EXERCISE:
Find all lines in the records that include the word "shoulder", and copy them out.

────────────────────────────────────────

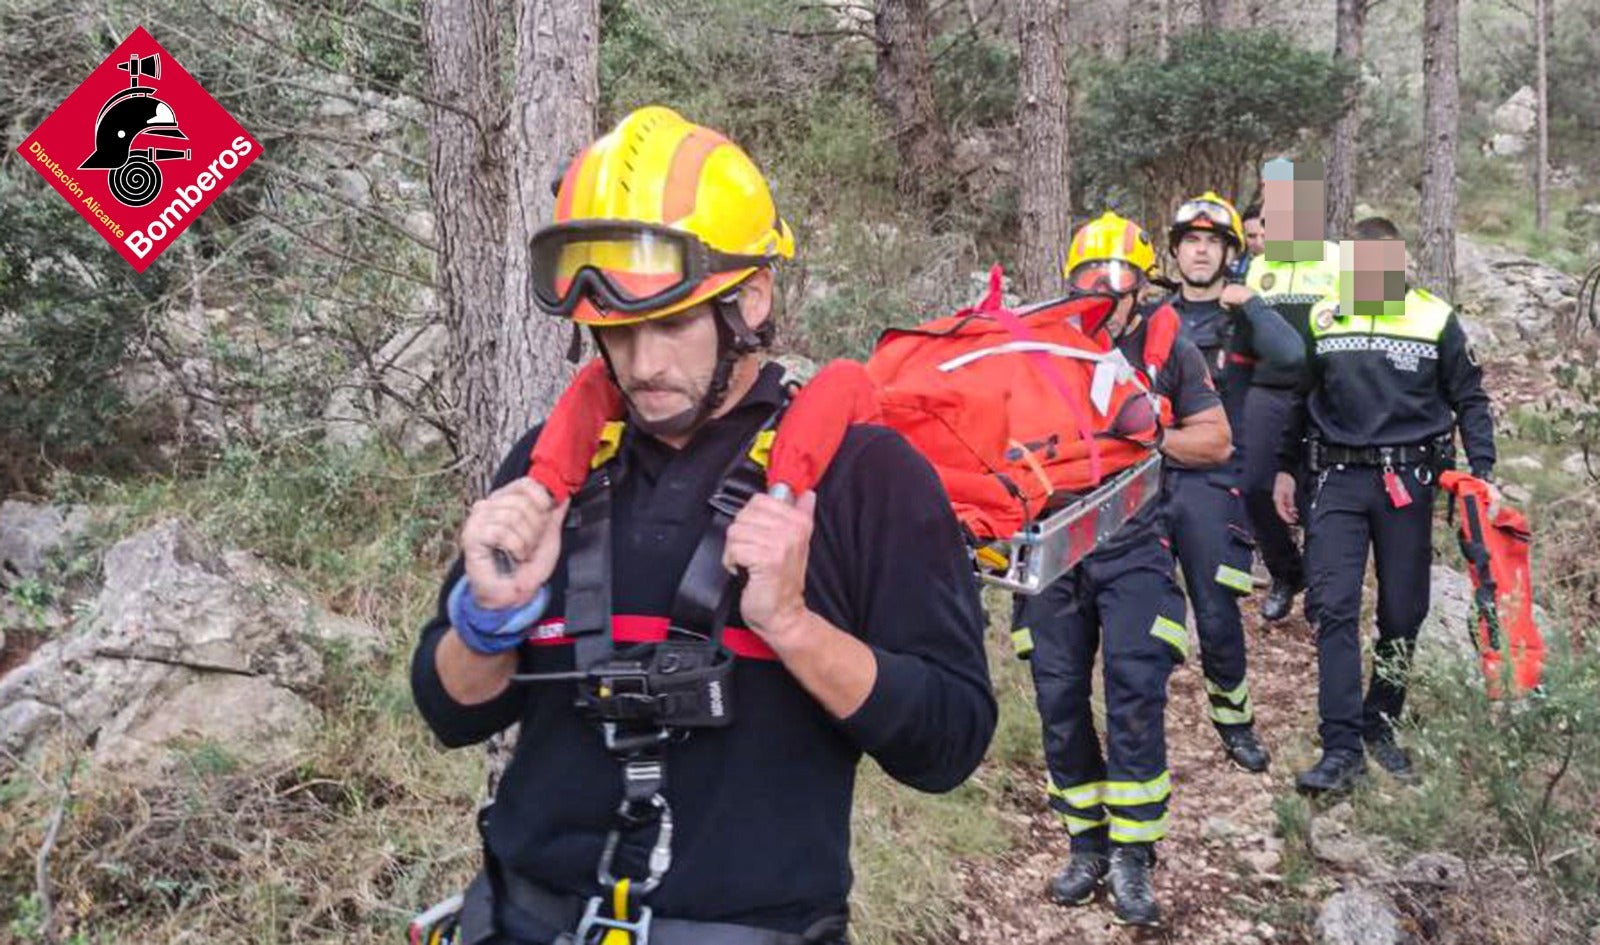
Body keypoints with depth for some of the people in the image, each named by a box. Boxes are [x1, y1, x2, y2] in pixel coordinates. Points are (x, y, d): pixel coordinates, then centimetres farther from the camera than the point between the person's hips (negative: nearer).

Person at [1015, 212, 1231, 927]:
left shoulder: (1168, 351, 6)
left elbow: (1215, 440, 4)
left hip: (1133, 547, -2)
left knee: (1135, 699, -10)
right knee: (1060, 700, 4)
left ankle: (1132, 857, -1)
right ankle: (1087, 845, 17)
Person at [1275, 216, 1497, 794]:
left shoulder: (1436, 320, 0)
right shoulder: (1322, 319, 5)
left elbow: (1470, 401, 7)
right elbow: (1299, 399, 15)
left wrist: (1482, 471, -2)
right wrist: (1286, 468, 14)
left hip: (1408, 481, 0)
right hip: (1338, 480, 0)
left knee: (1402, 614, 6)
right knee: (1334, 608, -10)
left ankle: (1380, 724, 24)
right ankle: (1342, 747, -9)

────────────────────────────────────────

REPLY:
left shoulder: (1168, 351, 6)
left shoulder: (1436, 320, 0)
right shoulder: (1322, 319, 5)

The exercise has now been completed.